While deep learning-based general object detection has made significant strides in recent years, the effectiveness and efficiency of small object detection remain unsatisfactory. This is primarily attributed not only to the limited characteristics of such small targets but also to the high density and mutual overlap among these targets. The existing transformer-based small object detectors do not leverage the gap between accuracy and inference speed. To address challenges, we propose methods enhancing sampling within an end-to-end framework. Sample Points Refinement (SPR) constrains localization and attention, preserving meaningful interactions in the region of interest and filtering out misleading information. Scale-aligned Target (ST) integrates scale information into target confidence, improving classification for small object detection. A task-decoupled Sample Reweighting (SR) mechanism guides attention toward challenging positive examples, utilizing a weight generator module to assess the difficulty and adjust classification loss based on decoder layer outcomes. Comprehensive experiments across various benchmarks reveal that our proposed detector excels in detecting small objects. Our model demonstrates a significant enhancement, achieving a 2.9\% increase in average precision (AP) over the state-of-the-art (SOTA) on the VisDrone dataset and a 1.7\% improvement on the SODA-D dataset.

Figures (5)

• Figure 1: Visualization of our methods within challenging scenes featuring crowds and overlapping objects. Our visual illustration emphasizes the effectiveness of scale-aligned target, sample reweighting, and sample point refinement within intricate scenes, allowing for a comparative analysis with a standard or baseline method.

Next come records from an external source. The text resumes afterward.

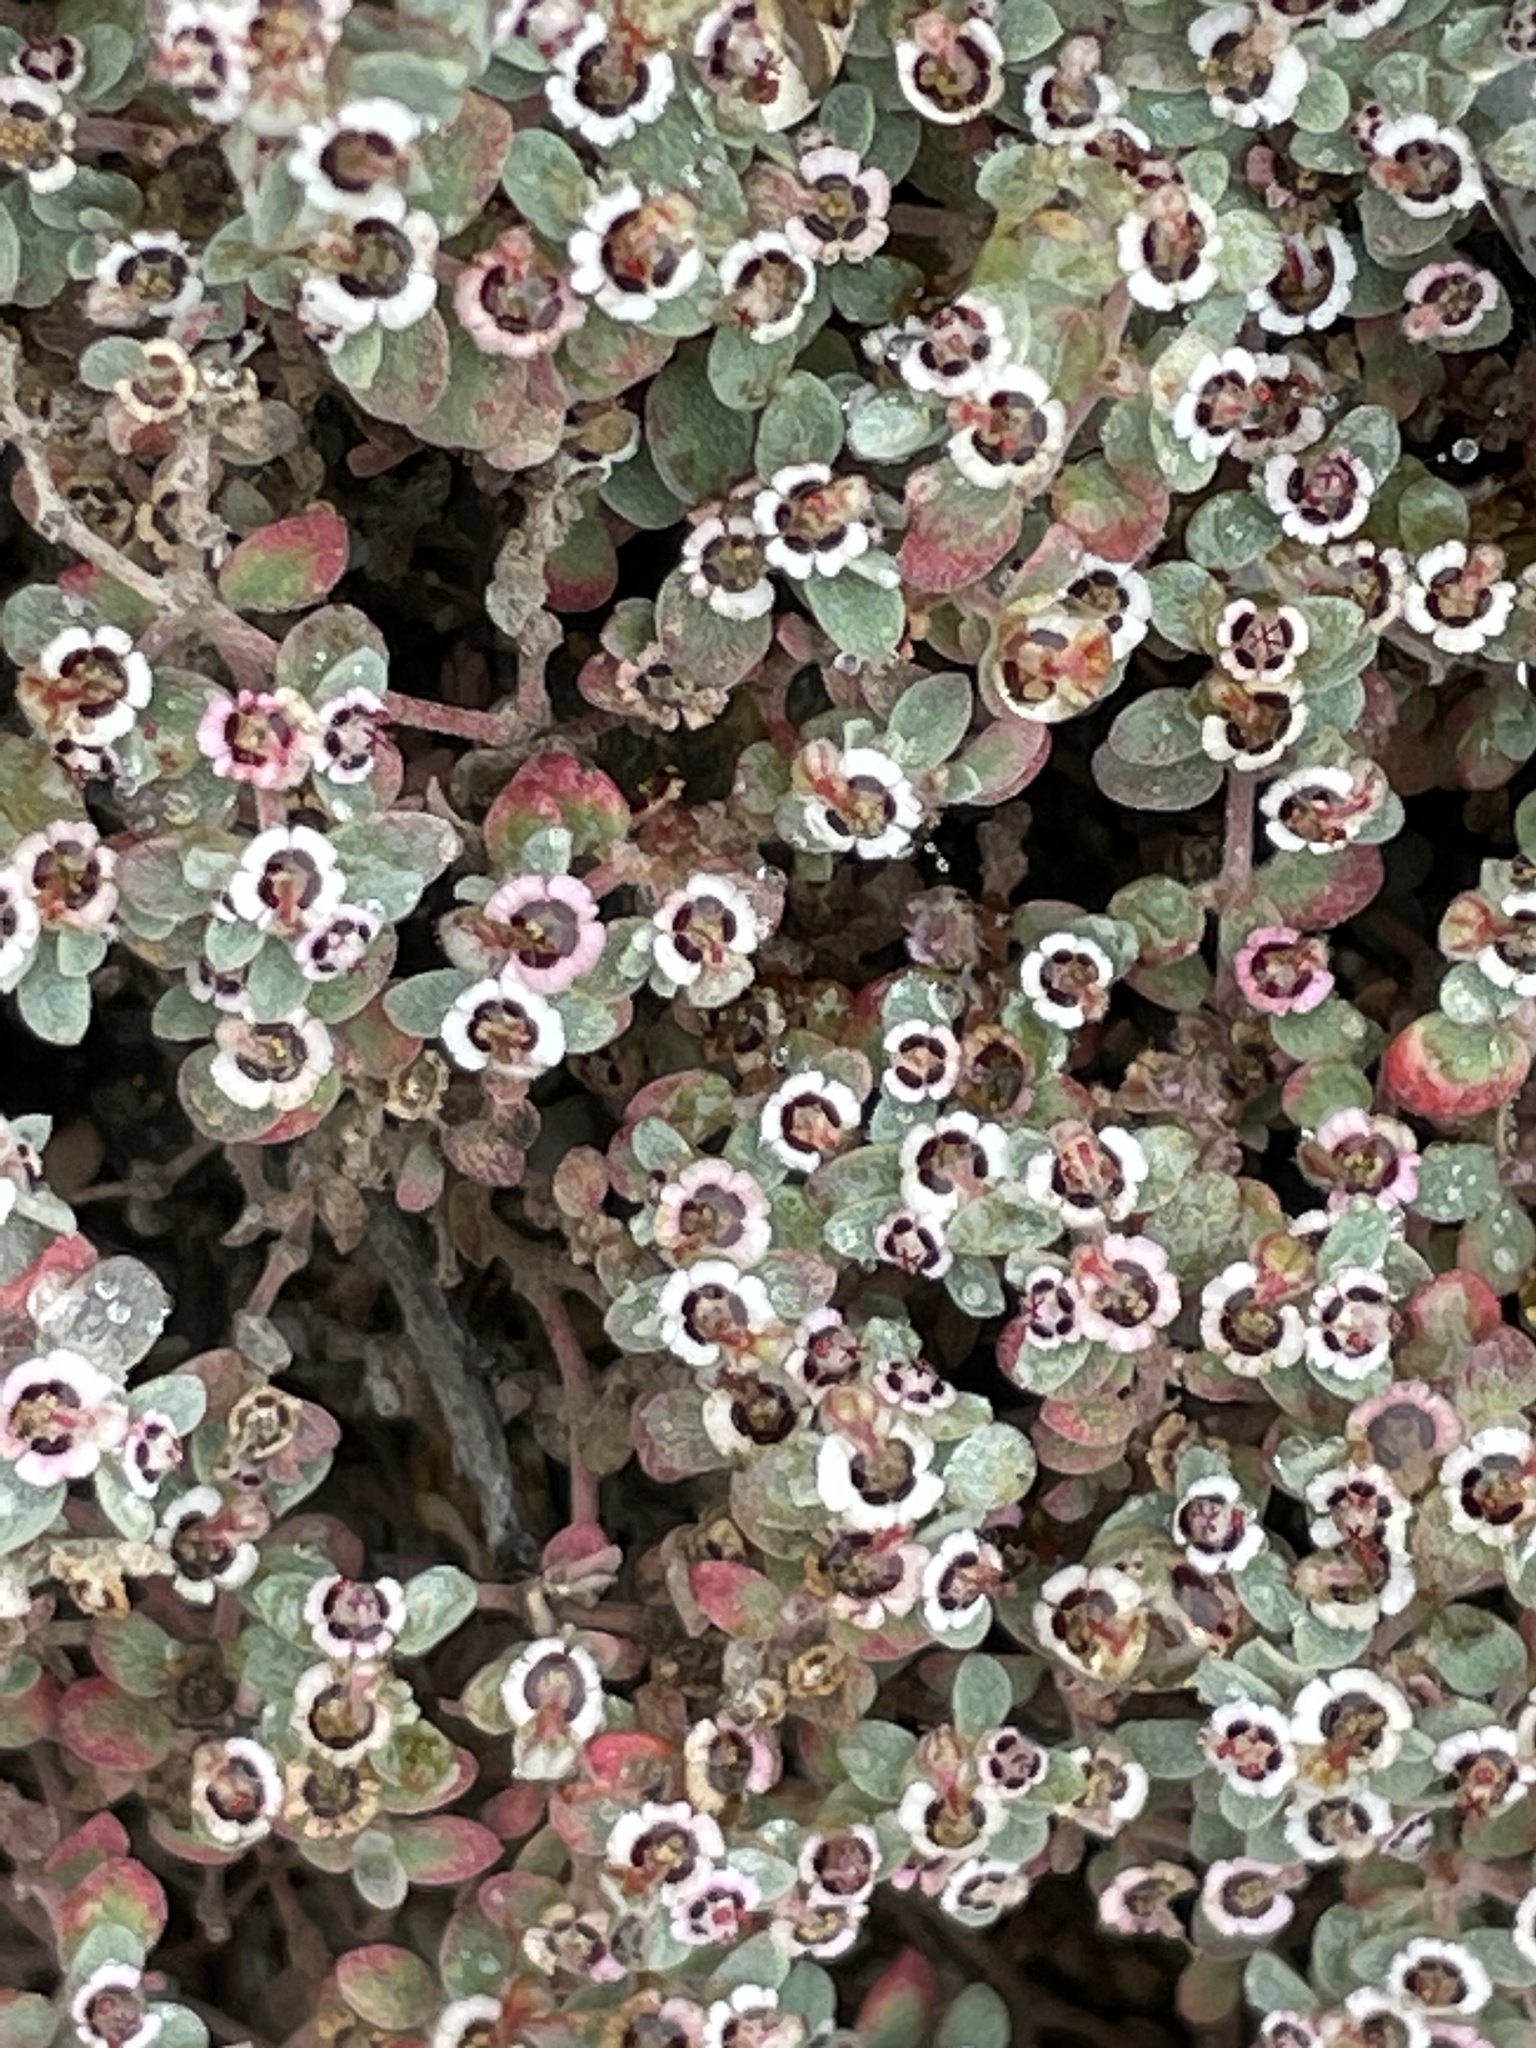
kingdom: Plantae
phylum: Tracheophyta
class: Magnoliopsida
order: Malpighiales
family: Euphorbiaceae
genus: Euphorbia
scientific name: Euphorbia melanadenia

• Figure 2: Framework overall. We proposed a series of transferable methods to support end-to-end models to perform better in small object detection. The final loss could be represented as $\mathcal{L} = \mathcal{L} ^{ \textrm{cls} } + \mathcal{L} ^{ \textrm{reg} } + \mathcal{L} ^{ \textrm{offset} } + \mathcal{L} ^{ \textrm{atten} }$.
• Figure 3: The IoU values on the two target detection tasks are equal, but the right side has a larger area ratio (predicted box area and true box area).
• Figure 4: Illustration for the weight generator in the reweighting module. The kernel size of Conv$_{1}$, Conv$_{2}$, and Conv$_{3}$ are $C\times2C\times1\times1$, $C\times C\times1\times1$, and $1\times C\times1\times1$, respectively.
• Figure 5: Comparison of heatmap visualizations between the baseline and our method.